Keenam, Rapuhnya dan rentannya sistem kekuasaan Jokowi sehingga butuh pembagian kekuasaan sehingga mengamankan positioningnya sebagai presiden dan menafikan sebahagian kekuasaan bersama koalisi politiknya untuk memberi tempat bagi posisi tawar lawan-lawan pilitiknya. Salah satunya pada pos jabatan kementerian, kedutaan, Â BUMN dan Pos berfasilitas negara lainnya yang menarik bagi kompetitornya. Asalkan tidak mengganggu pemerintahan selama kepemimpinannya.
Ketujuh, Ada pilihan politik baru Jokowi dan secara perlahan memisahkan kekuasaannya dengan PDIP dan membangun politik serta partai politik secara hiden dan menjadi pemimpin politik baru Indonesia dengan pengalamannya sebagai presiden dan memudahkannya memahami sistem politik nasional yang diminati rakyat Indonesia. Minimal Jokowi bisa membangun begawan-begawan politik nasional lainnya sebagaimana para presiden lainnya yang memiliki partai politik atau membina partai politik.

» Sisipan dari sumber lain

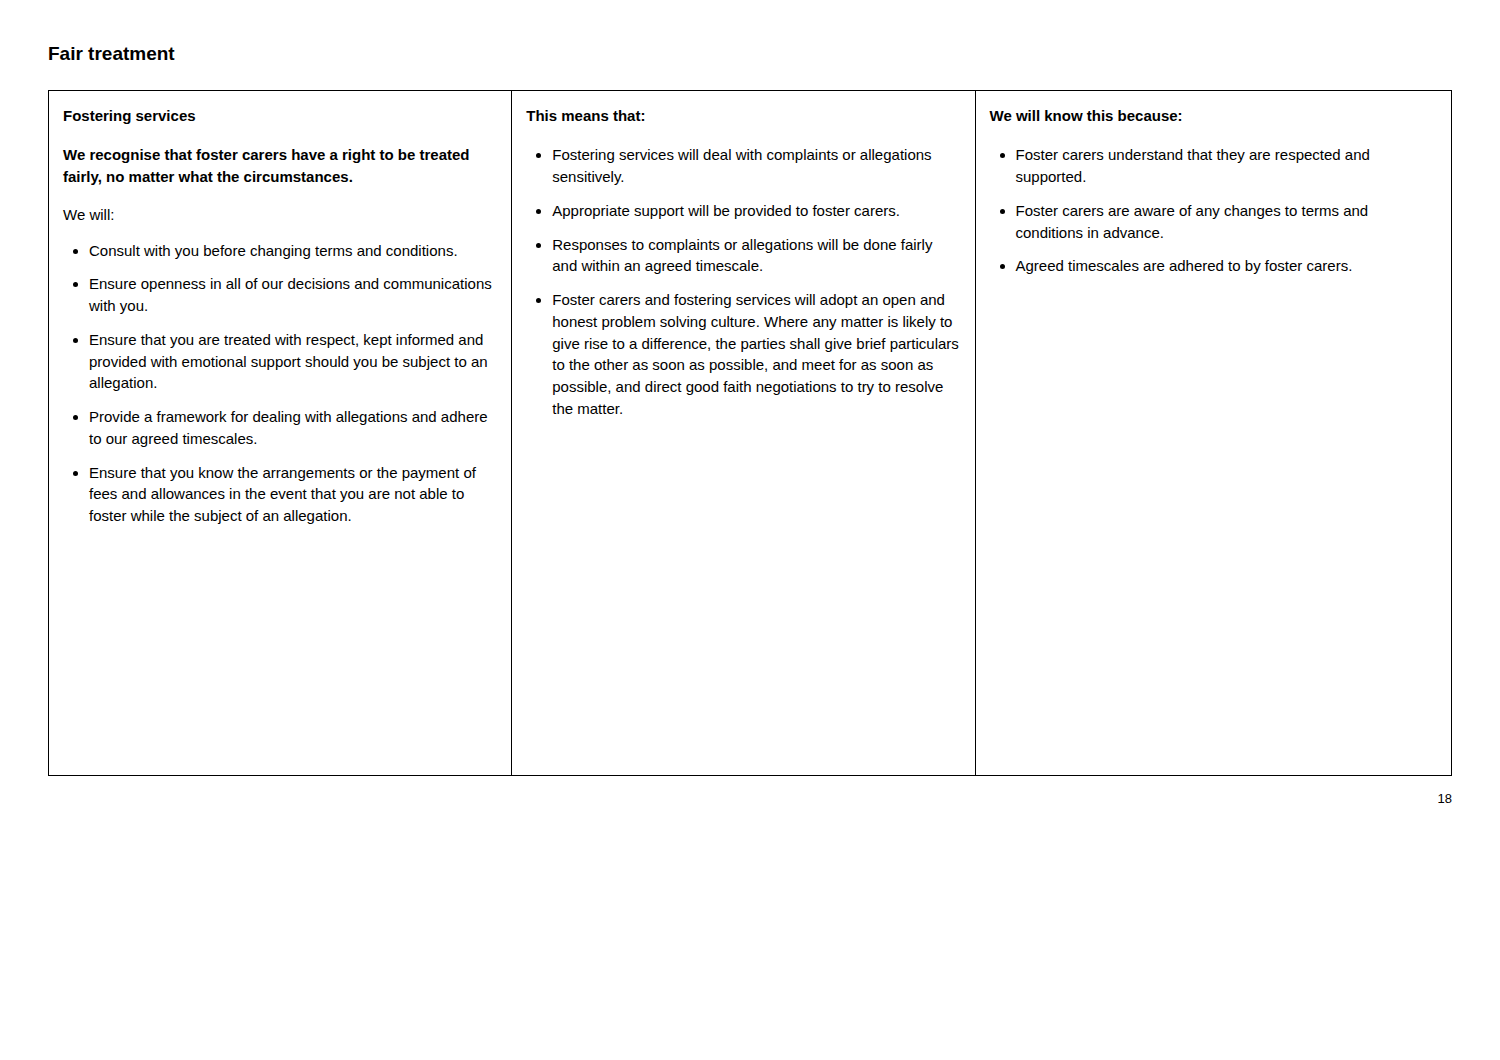Fair treatment
| Fostering services We recognise that foster carers have a right to be treated fairly, no matter what the circumstances. We will: Consult with you before changing terms and conditions. Ensure openness in all of our decisions and communications with you. Ensure that you are treated with respect, kept informed and provided with emotional support should you be subject to an allegation. Provide a framework for dealing with allegations and adhere to our agreed timescales. Ensure that you know the arrangements or the payment of fees and allowances in the event that you are not able to foster while the subject of an allegation. | This means that: Fostering services will deal with complaints or allegations sensitively. Appropriate support will be provided to foster carers. Responses to complaints or allegations will be done fairly and within an agreed timescale. Foster carers and fostering services will adopt an open and honest problem solving culture. Where any matter is likely to give rise to a difference, the parties shall give brief particulars to the other as soon as possible, and meet for as soon as possible, and direct good faith negotiations to try to resolve the matter. | We will know this because: Foster carers understand that they are respected and supported. Foster carers are aware of any changes to terms and conditions in advance. Agreed timescales are adhered to by foster carers. |
18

Tentu ada beberapa alasan lainnya yang bisa dikemukan, tetapi karena media terbatas kita batasi pada tujuh poin diatas. Namun dihadapan publik nasional yang diketahui adalah betapa elegannya dan terbukanya politik Jokowi dalam kekuasaan politik. Sehingga jabatan-jabatan strategis dalam negara dengan mudah dibuka kepada pihak lain bahkan terhadap kepentingan politik lawannya dipilpres.

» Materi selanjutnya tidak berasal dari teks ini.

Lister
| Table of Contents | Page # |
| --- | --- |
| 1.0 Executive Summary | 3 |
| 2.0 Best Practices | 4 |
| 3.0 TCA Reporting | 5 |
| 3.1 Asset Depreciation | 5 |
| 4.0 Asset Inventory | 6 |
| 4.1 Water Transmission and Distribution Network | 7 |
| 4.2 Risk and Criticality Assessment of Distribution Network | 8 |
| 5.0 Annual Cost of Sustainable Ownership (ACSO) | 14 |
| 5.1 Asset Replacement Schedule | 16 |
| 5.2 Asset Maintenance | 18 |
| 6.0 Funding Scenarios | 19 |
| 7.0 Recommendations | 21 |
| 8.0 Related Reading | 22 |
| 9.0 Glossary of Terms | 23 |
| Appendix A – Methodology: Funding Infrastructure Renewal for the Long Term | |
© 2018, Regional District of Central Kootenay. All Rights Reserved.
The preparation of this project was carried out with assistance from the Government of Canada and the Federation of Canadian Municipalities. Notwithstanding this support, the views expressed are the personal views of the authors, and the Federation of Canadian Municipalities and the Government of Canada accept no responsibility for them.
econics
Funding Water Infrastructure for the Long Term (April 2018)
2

Sementara kita hanya membahas politik tetapi kita tidak membahas bagaimana efektifitas pembangunan rakyat dengan sistem pembangian kekuasaan yang mengarah pada konspirasi politik nasional dan rakyat cenderung diam atau menghadapi dan selalu berhadapan dengan pemerintah.Â
Begitulah kondisi sosial dengan sistem politik yang dibangun dalam negeri tetap saja kebaikan dalam sistem kekuasaan tentu akan melemahkan unsur lainnya, maka dibutuhkan keseimbangan agar rakyat tidak menjadi korban dalam sistem kekuasaan politik dalam negara yang budaya kepemimpinan baru yang masih minim pengalaman.